• _WORK REQUIRED_
In the commentary on intelligent design, which press published Bethell's book?

When you add in the religious underpinnings of ID, well documented in their own guiding document, and the failure of ID proponents to effectively defend ID as science during the Dover Trial, is it any wonder the majority of the scientific community dismisses it? They dismiss it much in the same way they dismiss tarot cards, numerology, and astrology. In multiple school systems across the country, including right here in Ohio, creationists have tried for decades to have their religion inserted into the science curriculum. Failing that, they re-packaged Creationism into 'Creation Science' and it failed as well. The current incarnation is called 'Intelligent Design' and it's met with so little success that the DI, and their friends, have to invent excuses, like the idea of suppression! Every scientist says basically the same thing, 'show me the evidence' . . . and yet there has not been any evidence forthcoming.
You know, for a journalist Bethell doesn't seem to do his homework very well. According to klingy, Bethell wrote:
"But so far, no intelligent rebuttal of intelligent design has appeared."Really? I guess he ignored the Dover Trial, and every time they [the DI] publish one of their philosophical books pretending to be science, real scientists have plenty to say about it. They put people in front of green screens, self-publish philosophy books (like Bethells's -- it was published by the Discovery Institute Press) and papers, and give lots of interviews mainly made up of whining . . . and they can't understand why no one takes them seriously. Even the DI's efforts to edit the ID entry in Wikipedia keeps getting rebutted to the point where Wikipedia suspends editing for a time. Bethell also said:
"Intelligent design is not a deduction from a philosophy but an inference from observed facts."However, only ID proponents defined it as such, the rest of the world defined it as:
"Intelligent design is a creationist religious argument for the existence of God, presented by its proponents as "an evidence-based scientific theory about life's origins" but found to be pseudoscience." (Wikipedia: Intelligent Design, 7 Feb 2017)Just for fun I tool a look at the history of the ID link in Wikipedia. Just in this year alone, there have already been 23 edits. Someone tried to change the heading to:
"This article is about a scientific theory that abductively reasons for a creationist viewpoint. For generic arguments from "intelligent design", see Teleological argument. For the movement, see Intelligent design movement. For other uses of the phrase, see Intelligent design (disambiguation)."The rationale used for this change was :
"(More accuracy, less venom. It is NOT(!) a form of creationism, it is purely scientific theory. It appeals to all of those with a creationist viewpoint, but it is purely scientific in standard. See: William Dembski's Design Revolution!)"Four minutes later is was changed back to:
"This article is about a form of creationism. For generic arguments from "intelligent design", see Teleological argument. For the movement, see Intelligent design movement. For other uses of the phrase, see Intelligent design (disambiguation)."With the rationale:
"(Reverted 1 pending edit by Cobaltblueeyes to revision 758109363 by Dave souza: the contention that it's a scientific theory has been repeatedly debunked)"

• _EXTRACTED INFORMATION_
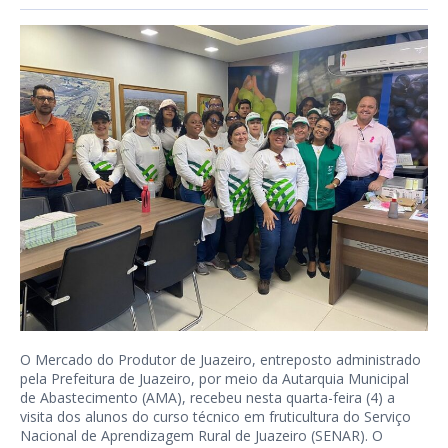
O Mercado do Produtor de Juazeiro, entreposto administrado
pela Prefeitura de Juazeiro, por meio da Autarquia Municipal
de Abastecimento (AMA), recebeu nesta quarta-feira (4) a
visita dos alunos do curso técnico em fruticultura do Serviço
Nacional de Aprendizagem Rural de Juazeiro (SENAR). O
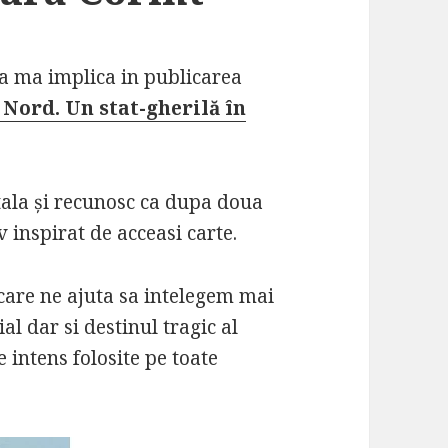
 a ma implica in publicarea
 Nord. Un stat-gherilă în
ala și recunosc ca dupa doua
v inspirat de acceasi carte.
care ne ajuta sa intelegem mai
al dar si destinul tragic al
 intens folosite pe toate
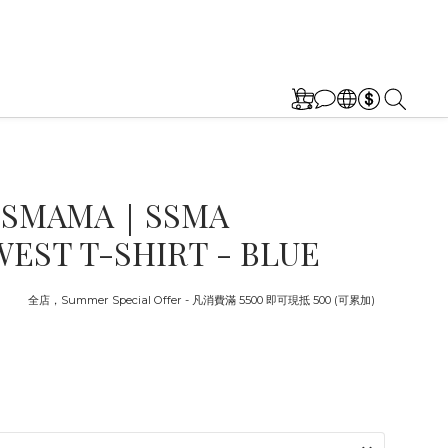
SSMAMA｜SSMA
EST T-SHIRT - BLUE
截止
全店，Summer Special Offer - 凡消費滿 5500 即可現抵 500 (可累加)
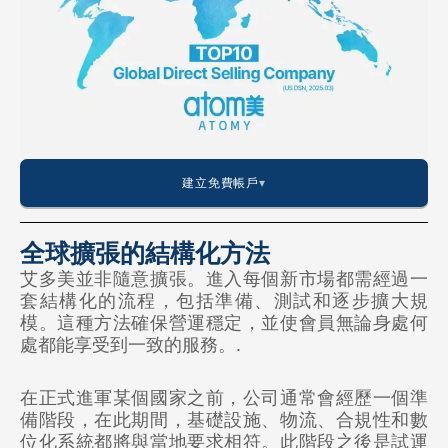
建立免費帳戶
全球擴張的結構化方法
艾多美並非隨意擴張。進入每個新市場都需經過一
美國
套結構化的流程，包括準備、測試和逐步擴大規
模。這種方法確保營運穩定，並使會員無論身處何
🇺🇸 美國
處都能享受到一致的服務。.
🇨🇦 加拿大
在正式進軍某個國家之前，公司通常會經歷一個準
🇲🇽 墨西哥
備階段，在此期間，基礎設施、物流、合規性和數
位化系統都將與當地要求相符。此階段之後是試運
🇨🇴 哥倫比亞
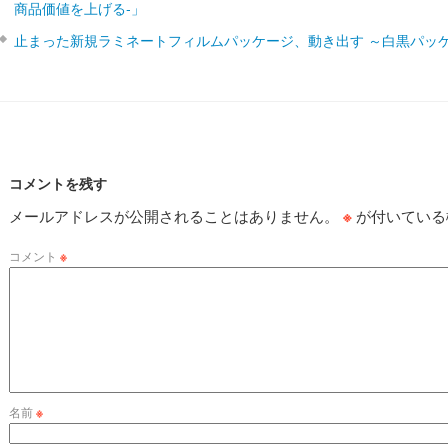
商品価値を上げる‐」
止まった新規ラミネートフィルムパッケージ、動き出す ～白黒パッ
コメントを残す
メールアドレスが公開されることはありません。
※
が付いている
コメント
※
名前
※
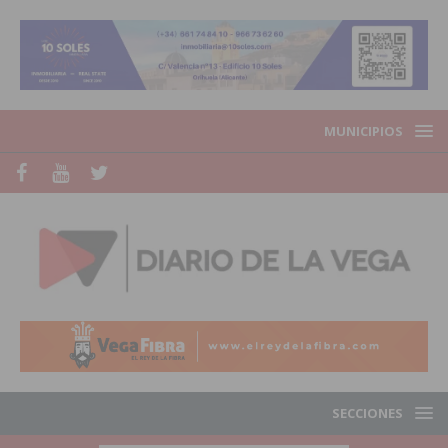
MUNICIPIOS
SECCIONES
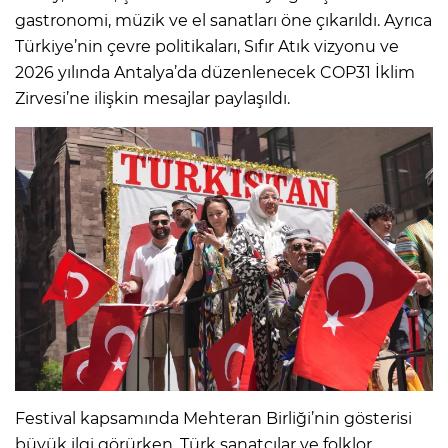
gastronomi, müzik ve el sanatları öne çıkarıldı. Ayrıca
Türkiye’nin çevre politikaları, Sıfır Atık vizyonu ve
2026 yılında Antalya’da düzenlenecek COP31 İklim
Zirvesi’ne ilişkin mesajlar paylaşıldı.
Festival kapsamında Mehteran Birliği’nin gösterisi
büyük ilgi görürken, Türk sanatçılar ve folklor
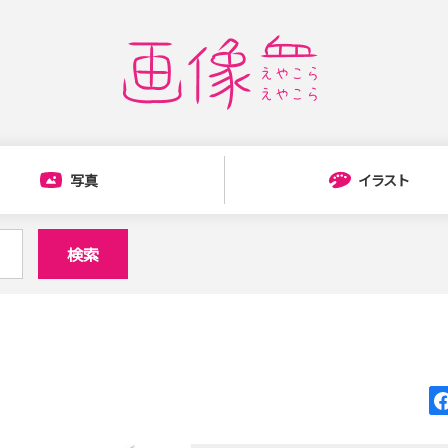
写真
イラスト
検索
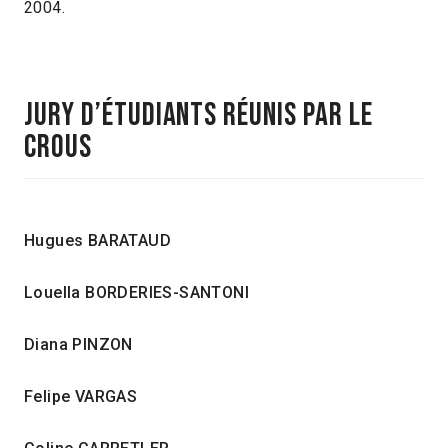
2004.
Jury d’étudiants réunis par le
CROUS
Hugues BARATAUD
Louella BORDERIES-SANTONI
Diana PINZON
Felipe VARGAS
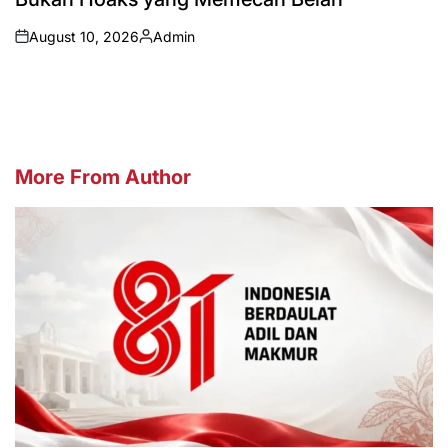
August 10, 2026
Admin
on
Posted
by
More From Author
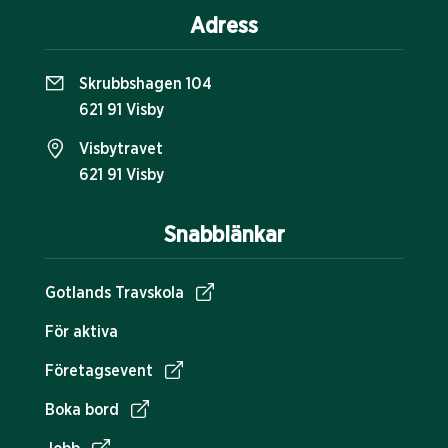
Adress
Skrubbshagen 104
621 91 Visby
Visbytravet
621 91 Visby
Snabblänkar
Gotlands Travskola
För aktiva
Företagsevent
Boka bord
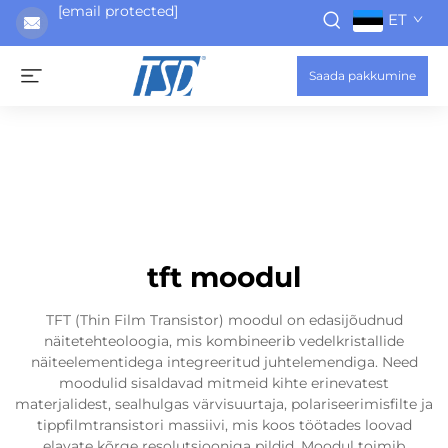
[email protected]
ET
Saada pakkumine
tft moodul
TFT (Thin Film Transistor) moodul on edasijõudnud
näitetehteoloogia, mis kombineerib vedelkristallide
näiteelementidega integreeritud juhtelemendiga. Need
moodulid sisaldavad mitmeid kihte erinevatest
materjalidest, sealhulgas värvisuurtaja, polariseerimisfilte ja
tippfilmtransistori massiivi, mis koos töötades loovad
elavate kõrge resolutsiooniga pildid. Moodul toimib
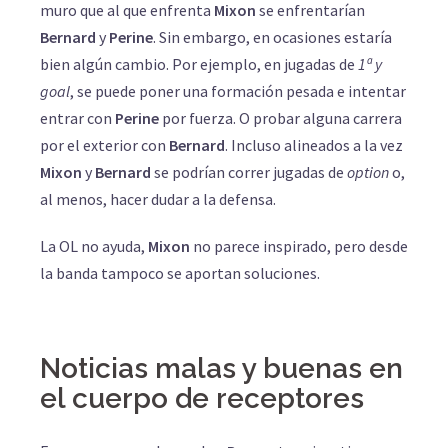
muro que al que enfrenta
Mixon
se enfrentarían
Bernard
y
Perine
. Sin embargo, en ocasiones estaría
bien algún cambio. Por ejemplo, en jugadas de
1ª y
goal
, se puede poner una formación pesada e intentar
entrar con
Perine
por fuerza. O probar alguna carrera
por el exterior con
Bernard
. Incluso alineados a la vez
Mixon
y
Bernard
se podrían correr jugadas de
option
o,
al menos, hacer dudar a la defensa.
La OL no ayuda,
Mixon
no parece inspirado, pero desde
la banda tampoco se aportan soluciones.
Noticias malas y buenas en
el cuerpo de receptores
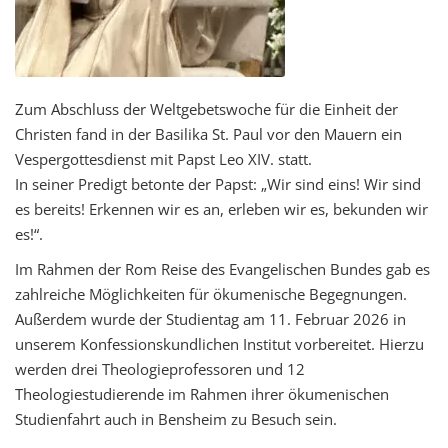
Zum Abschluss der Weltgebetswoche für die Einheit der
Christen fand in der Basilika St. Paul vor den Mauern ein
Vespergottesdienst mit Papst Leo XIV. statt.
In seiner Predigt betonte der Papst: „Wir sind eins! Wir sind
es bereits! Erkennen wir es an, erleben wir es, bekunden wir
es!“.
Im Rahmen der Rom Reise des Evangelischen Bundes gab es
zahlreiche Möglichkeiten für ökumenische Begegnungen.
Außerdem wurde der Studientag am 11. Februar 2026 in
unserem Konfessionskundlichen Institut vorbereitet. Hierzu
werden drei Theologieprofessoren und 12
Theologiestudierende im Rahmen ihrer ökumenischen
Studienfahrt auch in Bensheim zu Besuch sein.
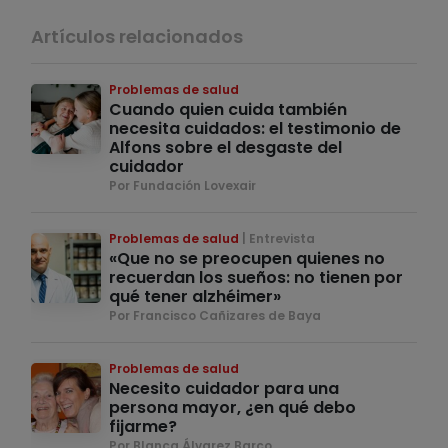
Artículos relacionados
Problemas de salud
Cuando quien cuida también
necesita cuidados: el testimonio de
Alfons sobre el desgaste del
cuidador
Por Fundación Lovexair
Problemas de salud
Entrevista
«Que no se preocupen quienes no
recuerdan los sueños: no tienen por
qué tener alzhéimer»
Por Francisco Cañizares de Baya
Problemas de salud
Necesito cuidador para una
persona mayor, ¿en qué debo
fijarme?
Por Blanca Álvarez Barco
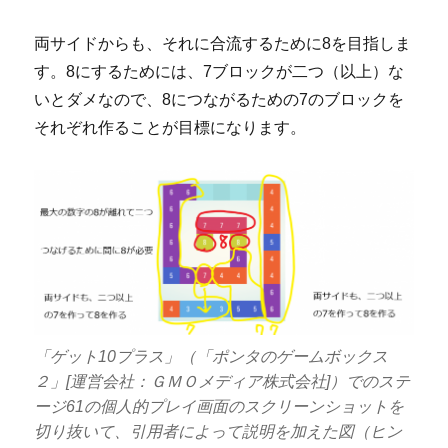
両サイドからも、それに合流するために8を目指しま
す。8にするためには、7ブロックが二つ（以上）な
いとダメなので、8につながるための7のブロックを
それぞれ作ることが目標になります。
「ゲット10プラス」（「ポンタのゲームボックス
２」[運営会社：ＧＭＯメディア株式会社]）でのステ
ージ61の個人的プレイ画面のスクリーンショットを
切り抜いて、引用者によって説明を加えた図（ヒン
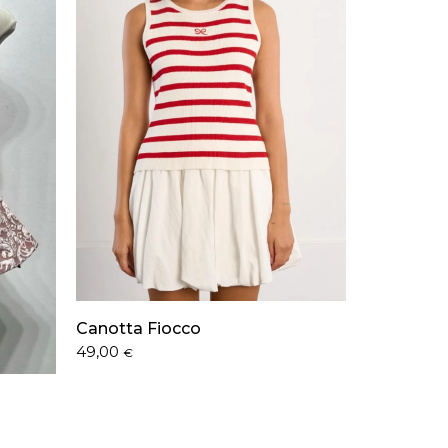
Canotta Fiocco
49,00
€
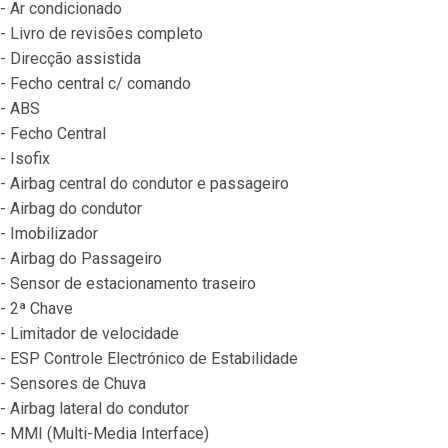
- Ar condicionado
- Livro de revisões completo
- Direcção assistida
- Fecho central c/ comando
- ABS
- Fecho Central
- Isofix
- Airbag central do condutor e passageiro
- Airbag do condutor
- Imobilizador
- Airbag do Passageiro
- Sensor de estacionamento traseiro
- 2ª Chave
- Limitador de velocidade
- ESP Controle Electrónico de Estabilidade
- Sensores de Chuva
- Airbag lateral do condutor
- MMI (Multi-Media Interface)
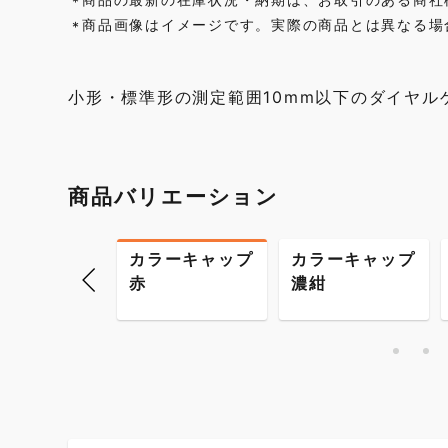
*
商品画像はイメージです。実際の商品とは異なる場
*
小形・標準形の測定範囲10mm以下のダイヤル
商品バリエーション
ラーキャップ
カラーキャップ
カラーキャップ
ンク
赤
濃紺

• _RESULT FOR THIS EXERCISE_
The Discovery Institute Press